0

I have a couple of files, on average containing approx 30,000 data points stored in them. Each data point has 2 lines; a meta data line and the line containing the information.

example,

0) >data_point_number data_point_name

1) information

2) >data_point_number data_point_name

3) information

I am writing code to search the file to find specific entries using the data point number. the data point numbers are not ordered so they need to be sorted. I want to use Array.Sort() and Array.BinarySearch()

After collecting all of the data_point_number into an array and sorting it so that I can perform a binary search on the data, how do I then link it back to the original location in the file so that I can access the information?

I'd like to append the meta data and the information into an output file.

I've tried simply searching files as is using something that's effectively a line by line search of the file but it takes roughly 20 minutes to run through a file.

        for (int i = 0; i <= linecount; i = i + 2)

**EXERCISE TASK:** Pick up the forum post about searching a large file of data points by number and continue it from the last line shown above.

**DATASET CONTENT:**
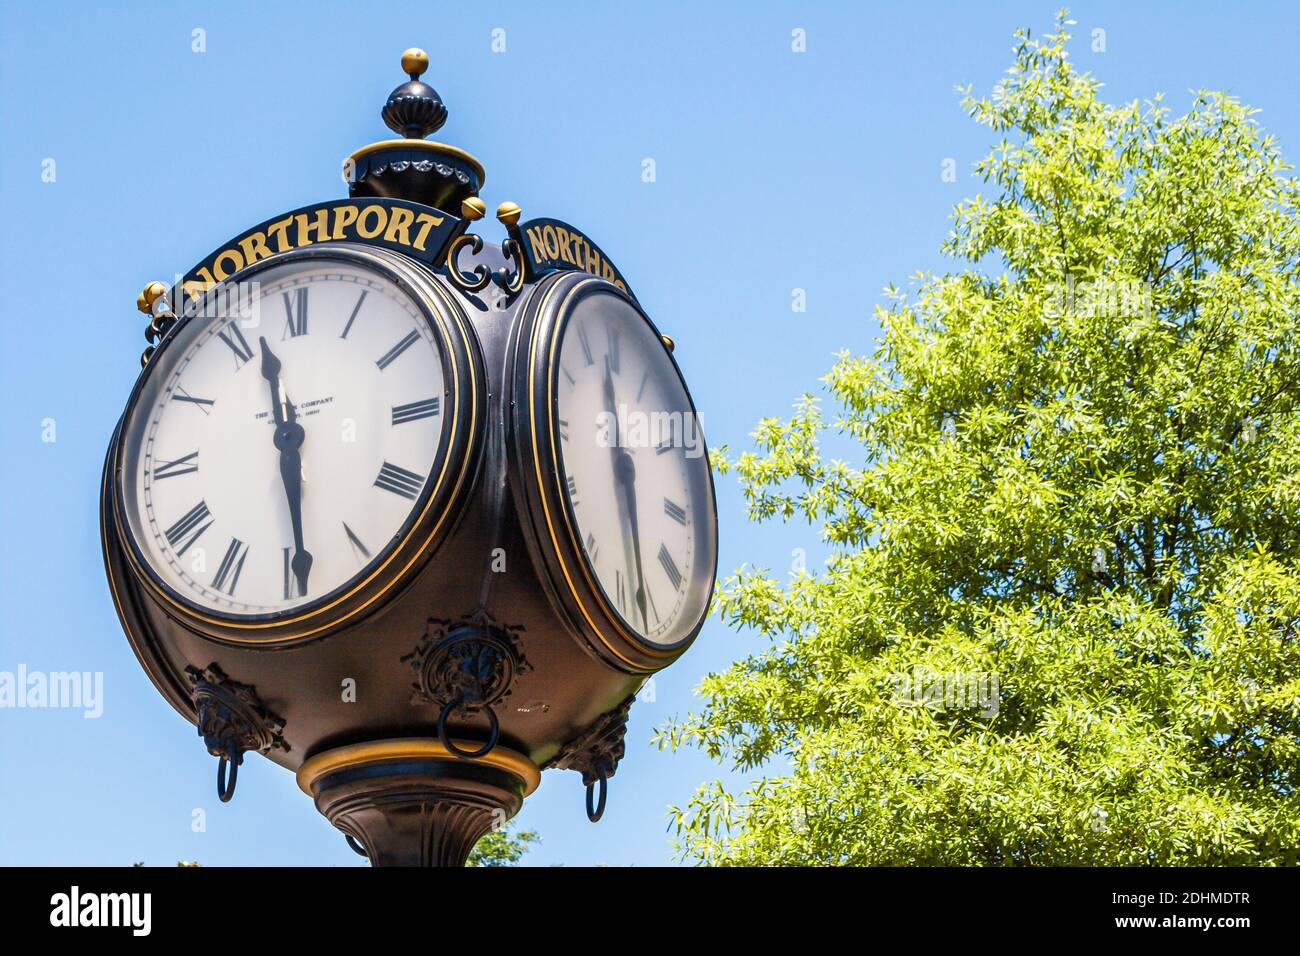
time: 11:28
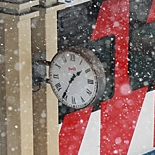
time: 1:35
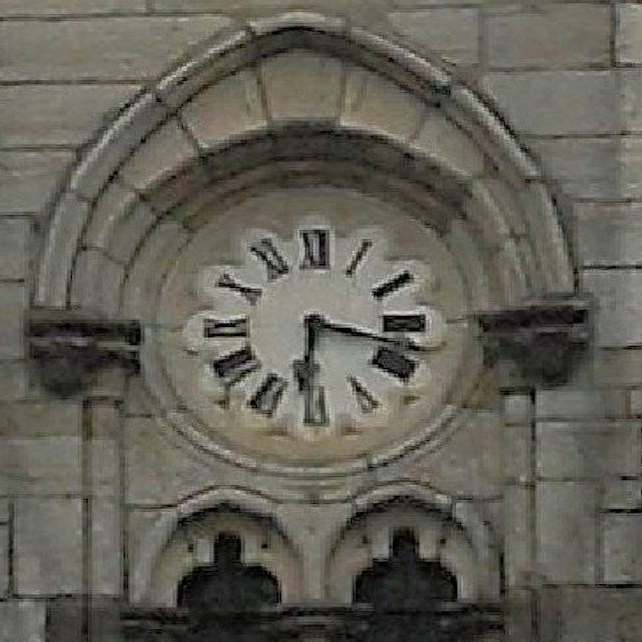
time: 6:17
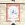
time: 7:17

**THE OUTPUT:**
        {
            string currentline = System.IO.File.ReadLines(datafile).Skip(i).Take(1).First();
            string[] splitline = currentline.Split(' ');
            array1[i] = splitline[0].Trim(new char[] { '>' });
        }
  • If you're only performing one search per file read I wouldn't bother parsing it into an array and sorting it; just search it as you read it, as you will on average quit reading it after 50% of the data is read and disk IO is going to be more expensive than CPU time – Caius Jard Sep 04 '19 at 18:19
  • The list of what i'm searching for is generated and stored in a text file, it's the output of a different program. and I am searching for 100's of lines withing 10000's of lines. the only way I can figure to search the file quickly is to use a binary search. it takes 20 minutes to search for 1, it'll take 30+hours to search for 100... and I need to do it multiple searches using different inputs and outputs and it will fail to locate occasionally (ie, search 100% of the file before coming back with an error). –  Sep 05 '19 at 00:28
  • Binary search isn't as fast as Dictionary - take a look at my post edit; the technique will find 100s of things in 10000s of things in less than 5 seconds. BUT Your code is *incredibly* slow because you endlessly re-read the same file over and over again, not because of search. Never use File.Read[All]Lines twice on the same file in succession unless you're sure the file has changed since last read; IO costs. You even read a whole file into an array, then read it all again as an array just to get the length (line count) then toss the data away.. Read[All]Lines hits the disk; *do it seldom* – Caius Jard Sep 05 '19 at 07:06

2 Answers2

0

instead of sorting a string make a class consisting of the string and it's original location:

class datapoint {
string data {get;set;}
int originalline {get;set;}
}

Use the Array.Sort overload that takes a Comparison parameter. Or the class can implement Icomparable and work with just Array.sort();

Can you use linq's orderby? because that is another route.

terrencep
  • 675
  • 5
  • 16
0

Take a look at this:

private static void Search(string[] input)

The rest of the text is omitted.